3. The in-situ dewatering treatment method for lake sludge as claimed in claim 1, wherein in the step S2, after filtering the sludge, one or more selected from the group consisting of dewatering agents and solidifying agents are added to the filtered sludge.

4. The in-situ dewatering treatment method for lake sludge as claimed in claim 1, wherein in the step S3, the wastewater is treated with mechanical flocculation sedimentation, ultra-magnetic separation, and coagulation sedimentation in the wastewater treatment device to obtain treated water, and then the treated water is discharged into the lake.

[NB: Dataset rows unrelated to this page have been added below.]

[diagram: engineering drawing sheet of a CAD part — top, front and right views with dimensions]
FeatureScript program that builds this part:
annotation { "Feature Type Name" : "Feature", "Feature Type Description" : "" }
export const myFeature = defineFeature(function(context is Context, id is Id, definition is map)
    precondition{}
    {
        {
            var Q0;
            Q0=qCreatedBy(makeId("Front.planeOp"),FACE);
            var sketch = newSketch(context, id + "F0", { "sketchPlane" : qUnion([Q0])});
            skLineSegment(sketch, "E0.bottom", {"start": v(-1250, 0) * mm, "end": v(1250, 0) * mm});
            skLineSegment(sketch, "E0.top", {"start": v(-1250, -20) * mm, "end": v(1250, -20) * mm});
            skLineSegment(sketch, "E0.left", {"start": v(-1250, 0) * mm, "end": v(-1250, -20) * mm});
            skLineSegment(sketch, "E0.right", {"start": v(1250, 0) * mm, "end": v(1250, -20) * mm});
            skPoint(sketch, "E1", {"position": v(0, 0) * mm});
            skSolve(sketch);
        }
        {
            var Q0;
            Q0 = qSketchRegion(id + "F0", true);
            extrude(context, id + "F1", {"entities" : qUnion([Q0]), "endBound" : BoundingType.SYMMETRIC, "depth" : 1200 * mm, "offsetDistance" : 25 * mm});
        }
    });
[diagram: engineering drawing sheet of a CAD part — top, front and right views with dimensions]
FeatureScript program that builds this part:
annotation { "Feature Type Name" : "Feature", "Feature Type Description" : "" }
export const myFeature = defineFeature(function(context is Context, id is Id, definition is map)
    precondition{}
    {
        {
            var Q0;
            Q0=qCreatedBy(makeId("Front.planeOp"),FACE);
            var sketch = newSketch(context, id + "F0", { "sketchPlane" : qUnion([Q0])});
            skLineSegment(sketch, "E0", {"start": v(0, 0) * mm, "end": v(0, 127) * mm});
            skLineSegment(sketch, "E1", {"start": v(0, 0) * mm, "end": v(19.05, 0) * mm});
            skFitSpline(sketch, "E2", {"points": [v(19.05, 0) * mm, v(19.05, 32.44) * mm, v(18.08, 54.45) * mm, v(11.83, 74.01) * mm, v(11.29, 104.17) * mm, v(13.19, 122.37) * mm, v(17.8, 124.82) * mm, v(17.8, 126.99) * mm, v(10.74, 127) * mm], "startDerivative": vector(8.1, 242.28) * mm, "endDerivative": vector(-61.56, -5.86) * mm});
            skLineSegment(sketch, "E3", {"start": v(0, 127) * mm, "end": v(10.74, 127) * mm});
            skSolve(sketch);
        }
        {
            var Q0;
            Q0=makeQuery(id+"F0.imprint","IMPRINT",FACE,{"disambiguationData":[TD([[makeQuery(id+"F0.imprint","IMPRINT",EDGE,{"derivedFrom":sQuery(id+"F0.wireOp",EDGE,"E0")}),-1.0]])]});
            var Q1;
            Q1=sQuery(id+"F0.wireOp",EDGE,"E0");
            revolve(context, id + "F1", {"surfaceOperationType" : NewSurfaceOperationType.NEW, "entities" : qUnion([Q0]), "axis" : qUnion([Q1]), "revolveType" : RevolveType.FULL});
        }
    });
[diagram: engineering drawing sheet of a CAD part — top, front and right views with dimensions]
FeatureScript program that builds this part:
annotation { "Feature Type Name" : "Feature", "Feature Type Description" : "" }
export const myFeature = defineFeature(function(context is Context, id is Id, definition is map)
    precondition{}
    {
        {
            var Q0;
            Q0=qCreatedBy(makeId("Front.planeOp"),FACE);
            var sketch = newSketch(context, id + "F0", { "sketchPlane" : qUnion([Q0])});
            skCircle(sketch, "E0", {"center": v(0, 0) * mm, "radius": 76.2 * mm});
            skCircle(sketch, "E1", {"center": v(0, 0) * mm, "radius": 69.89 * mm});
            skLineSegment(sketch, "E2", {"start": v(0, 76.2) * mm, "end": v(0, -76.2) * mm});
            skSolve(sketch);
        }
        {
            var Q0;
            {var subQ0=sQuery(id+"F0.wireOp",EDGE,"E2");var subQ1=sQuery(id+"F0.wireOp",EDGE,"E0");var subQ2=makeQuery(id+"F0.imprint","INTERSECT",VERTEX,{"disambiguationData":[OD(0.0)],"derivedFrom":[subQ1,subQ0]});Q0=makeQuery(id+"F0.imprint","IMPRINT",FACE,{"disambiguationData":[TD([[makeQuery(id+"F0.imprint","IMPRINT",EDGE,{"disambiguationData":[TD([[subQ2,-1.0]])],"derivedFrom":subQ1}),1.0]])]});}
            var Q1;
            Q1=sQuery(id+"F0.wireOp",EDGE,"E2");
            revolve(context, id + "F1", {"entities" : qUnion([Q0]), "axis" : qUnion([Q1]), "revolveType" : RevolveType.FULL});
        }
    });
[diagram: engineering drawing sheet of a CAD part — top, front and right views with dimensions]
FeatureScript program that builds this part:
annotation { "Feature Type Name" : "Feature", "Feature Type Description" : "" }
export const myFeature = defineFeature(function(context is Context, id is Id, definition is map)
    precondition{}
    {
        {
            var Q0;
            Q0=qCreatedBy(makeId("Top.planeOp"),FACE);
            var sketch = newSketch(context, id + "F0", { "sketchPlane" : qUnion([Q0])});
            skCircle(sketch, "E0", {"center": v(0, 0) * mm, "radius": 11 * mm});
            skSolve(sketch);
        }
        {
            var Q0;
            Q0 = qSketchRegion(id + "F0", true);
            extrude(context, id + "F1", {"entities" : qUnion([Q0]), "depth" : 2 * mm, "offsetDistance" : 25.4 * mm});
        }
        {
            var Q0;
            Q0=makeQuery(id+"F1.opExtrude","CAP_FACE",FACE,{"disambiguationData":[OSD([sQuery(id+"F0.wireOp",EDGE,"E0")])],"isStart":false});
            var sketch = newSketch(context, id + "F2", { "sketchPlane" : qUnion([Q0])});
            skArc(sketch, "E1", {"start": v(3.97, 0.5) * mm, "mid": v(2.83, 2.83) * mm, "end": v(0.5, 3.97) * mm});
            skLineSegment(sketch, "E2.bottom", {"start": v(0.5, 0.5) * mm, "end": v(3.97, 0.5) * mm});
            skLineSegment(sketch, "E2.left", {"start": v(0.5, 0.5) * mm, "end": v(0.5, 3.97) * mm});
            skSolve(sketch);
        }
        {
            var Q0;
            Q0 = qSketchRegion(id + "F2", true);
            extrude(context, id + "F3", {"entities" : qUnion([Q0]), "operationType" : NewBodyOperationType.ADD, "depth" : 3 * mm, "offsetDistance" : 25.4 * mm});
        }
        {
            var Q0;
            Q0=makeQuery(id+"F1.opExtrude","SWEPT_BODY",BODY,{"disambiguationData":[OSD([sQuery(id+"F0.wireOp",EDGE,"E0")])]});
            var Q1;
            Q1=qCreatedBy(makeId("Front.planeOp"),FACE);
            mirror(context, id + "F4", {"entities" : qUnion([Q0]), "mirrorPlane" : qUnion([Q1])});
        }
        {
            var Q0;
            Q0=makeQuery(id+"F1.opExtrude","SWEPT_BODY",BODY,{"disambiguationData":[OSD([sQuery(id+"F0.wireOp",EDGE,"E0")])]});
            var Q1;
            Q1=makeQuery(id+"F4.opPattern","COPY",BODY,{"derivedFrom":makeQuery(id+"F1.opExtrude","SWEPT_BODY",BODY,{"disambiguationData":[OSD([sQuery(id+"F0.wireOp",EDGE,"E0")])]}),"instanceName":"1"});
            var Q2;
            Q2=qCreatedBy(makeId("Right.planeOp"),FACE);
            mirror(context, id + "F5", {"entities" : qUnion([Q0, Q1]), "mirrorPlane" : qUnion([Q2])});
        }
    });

5. An in-situ dewatering treatment device for lake sludge, comprising: a detention pond (1) and a dewatering workshop (4); the dewatering workshop (4) comprises: a wastewater treatment device (9) and a sludge dewatering treatment device (7); an input end of the sludge dewatering treatment device (7) is connected to the detention pond (1), and an output end of the sludge dewatering treatment device (7) is connected to the wastewater treatment device (9).

6. The in-situ dewatering treatment device for lake sludge as claimed in claim 5, further comprising: a sludge transporting pipe (2); wherein the dewatering workshop (4) further comprises: intermediate pipes (10); the sludge dewatering treatment device (7) is present in plurality, and the plurality of sludge dewatering treatment devices (7) are connected to each other through the intermediate pipes (10); and the plurality of sludge dewatering treatment devices (7) are connected to the detention pond (1) through the sludge transporting pipe (2).

7. The in-situ dewatering treatment device for lake sludge as claimed in claim 5, wherein the dewatering workshop (4) further comprises: a wastewater collection pipe (8) and a dewatering outlet pipe (5); the sludge dewatering treatment device (7) is connected to the wastewater treatment device (9) through the wastewater collection pipe (8); and the dewatering outlet pipe (5) is disposed on the wastewater treatment device (9).

8. The in-situ dewatering treatment device for lake sludge as claimed in claim 5, wherein the dewatering workshop (4) further comprises: a workshop sludge inlet (6) located in a center of the sludge dewatering treatment device (7).

9. The in-situ dewatering treatment device for lake sludge as claimed in claim 5, further comprising: support piles (3); wherein the dewatering workshop (4) is installed on the lake through the support piles (3).